Life is a corridor of many doors. Behind each one is an opportunity.
That’s what I’d like to think, but on the Corridor of Cancer, the doors tend not to open onto opportunity.
I don’t know about your hospital, but the breast clinic at mine was a series of doors off a long corridor which is perhaps why a metaphor of corridors was helpful to me in trying to understand what happened.
I went, one sunny spring afternoon, to get the results of a biopsy I’d had a couple of weeks earlier. Of course, I was just going to hear that there was nothing to worry about and I would be walking away into the late April sunshine feeling guilty I’d wasted everybody’s time. Not so. The air was suddenly thick with words I didn’t want to hear.
There are pre-cancerous cells ... mastectomy advised ... another biopsy just to be sure...
Pre-cancerous. The mind tries to make sense of it all. Pre-cancerous. That means it’s not really cancer yet. What a hand-hold that little prefix was to a woman sliding down into a crevasse!
Mastectomy. That seems a bit drastic. But if I have a mastectomy I won’t need chemo and radiotherapy. Thank God, those words have always filled me with terror.
The spring sunshine made our faces glow and mine felt hot, trying as it was to contain those prickly tears.

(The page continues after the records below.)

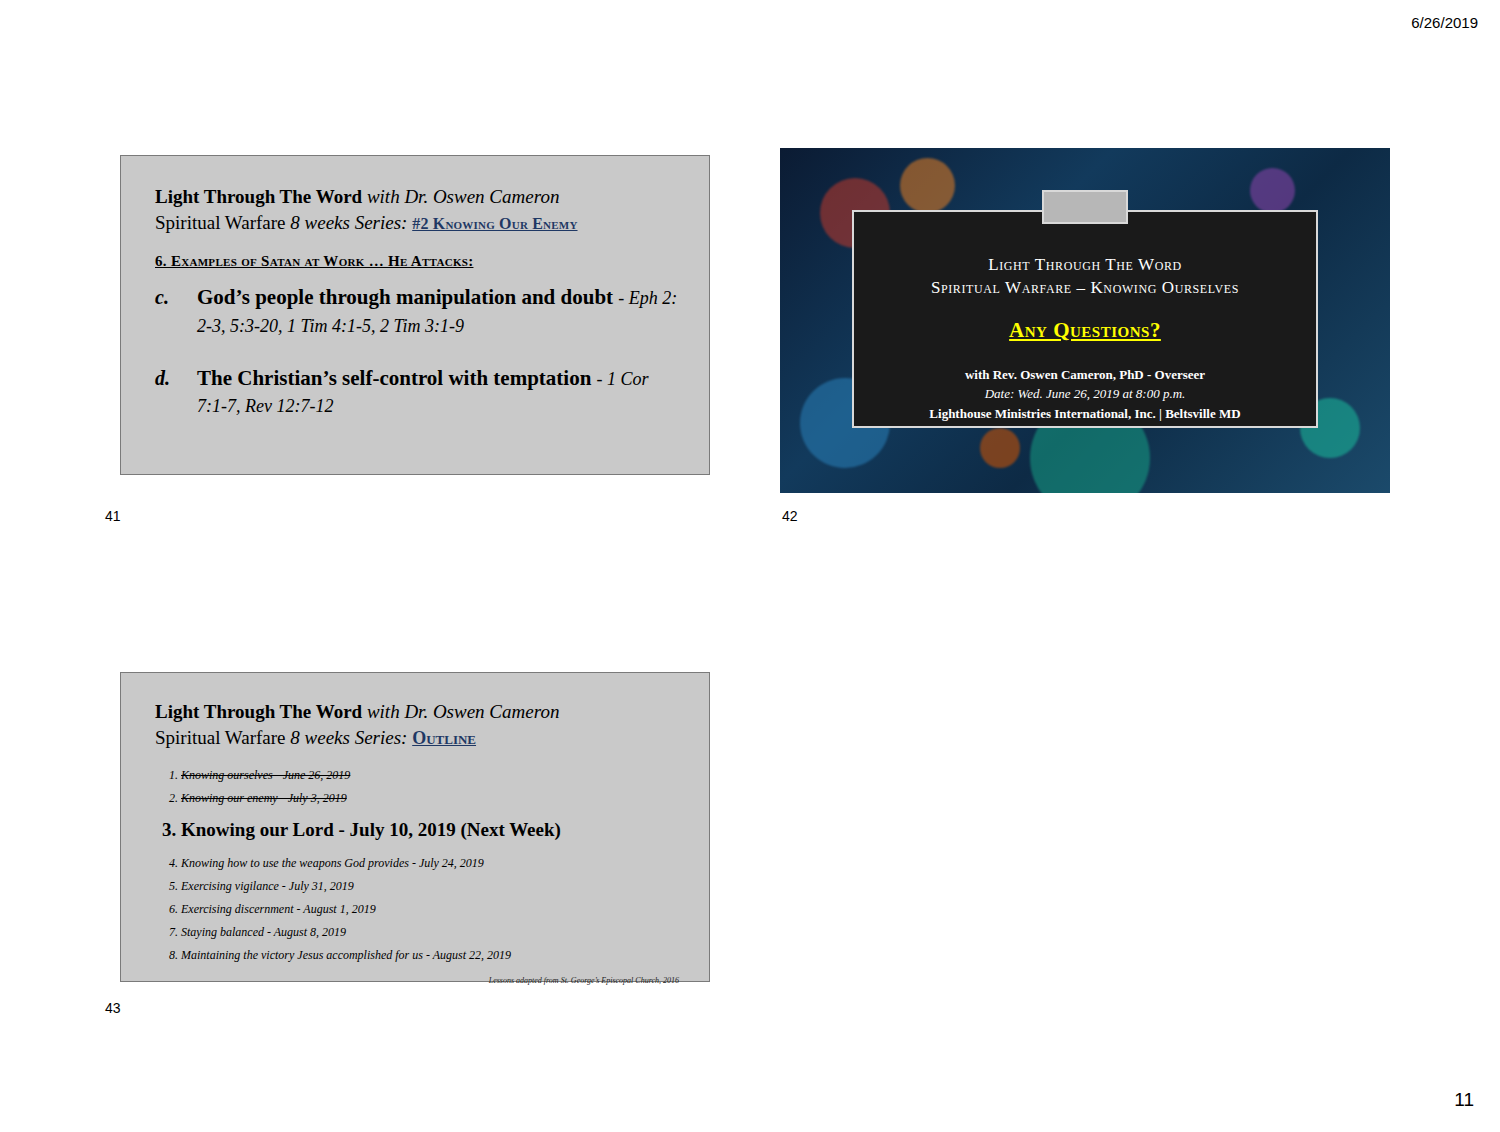6/26/2019
Light Through The Word with Dr. Oswen Cameron
Spiritual Warfare 8 weeks Series: #2 Knowing Our Enemy
6. Examples of Satan at Work … He Attacks:
c. God’s people through manipulation and doubt - Eph 2: 2-3, 5:3-20, 1 Tim 4:1-5, 2 Tim 3:1-9
d. The Christian’s self-control with temptation - 1 Cor 7:1-7, Rev 12:7-12
41
Light Through The Word
Spiritual Warfare – Knowing Ourselves
Any Questions?
with Rev. Oswen Cameron, PhD - Overseer
Date: Wed. June 26, 2019 at 8:00 p.m.
Lighthouse Ministries International, Inc. | Beltsville MD
42
Light Through The Word with Dr. Oswen Cameron
Spiritual Warfare 8 weeks Series: Outline
Knowing ourselves - June 26, 2019
Knowing our enemy - July 3, 2019
Knowing our Lord - July 10, 2019 (Next Week)
Knowing how to use the weapons God provides - July 24, 2019
Exercising vigilance - July 31, 2019
Exercising discernment - August 1, 2019
Staying balanced - August 8, 2019
Maintaining the victory Jesus accomplished for us - August 22, 2019
Lessons adapted from St. George’s Episcopal Church, 2016
43
11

Although having the first biopsy had been an uncomfortable experience which had left me exhausted and in pain, if another might help in the avoidance of something so drastic as a mastectomy, it was to be welcomed. Of course, looking back now, I realise how the mastectomy was probably inevitable, but who loses hope so early on? The second biopsy was to see how widespread the cells were.
You will notice that I have written quite a lot already and the word ‘lucky’ has been silent. I can’t keep it quiet any longer. You see, in all of this awful news crashing around my ears, I was lucky, am lucky, that the Consultant Surgeon broke the news in such a kind and understanding way, diminishing the brutality of the solution with its advantages, the key one being reconstruction of the breast. I am lucky that she is one of the kindest, most skilful women I have ever come across and is at once reassuringly down to earth whilst at the same time highly capable in being at the ‘cutting edge’ (excuse pun) of breast surgery and reconstruction.
Laden with leaflets about DCIS – Ductal Carcinoma in Situ - and introduced to my Macmillan nurse, I thought about corridors. I had expected to walk in one door, marked ‘All clear and nothing to worry about’ but had been ushered past that to the one marked, ‘Early stages, treatable, likely to make a full recovery.’ I realised that in the shadowy imagined corridor were many doors; the signs on each became progressively more depressing, and there at the very end, I could just make out the dull sign marked exit, terminal, death.
I shivered as if the icy draught which blew from that direction was keen to remind me of just where I was. I glanced up to confirm the sign - early stages, treatable, likely to make a fully recovery - was the door I had been summoned to, turned the handle and stepped into the startling light. I closed the door, eager to escape the ominous passage I had stood in, sighed with relief and allowed the warm sun on my skin to soothe me. ‘Thank you, God.’ I whispered. ‘for it being this door, just one down from the all-clear. I saw the other doors and know where the corridor leads. I’m lucky. Thank you.’
Outside, beyond the window, that Thursday afternoon after Easter, nature was rampaging through the fields, spray-painting the landscape with letters of vibrant yellows and intense reds.
‘Resurgam.’ she had written. ‘I will rise again.’ I read.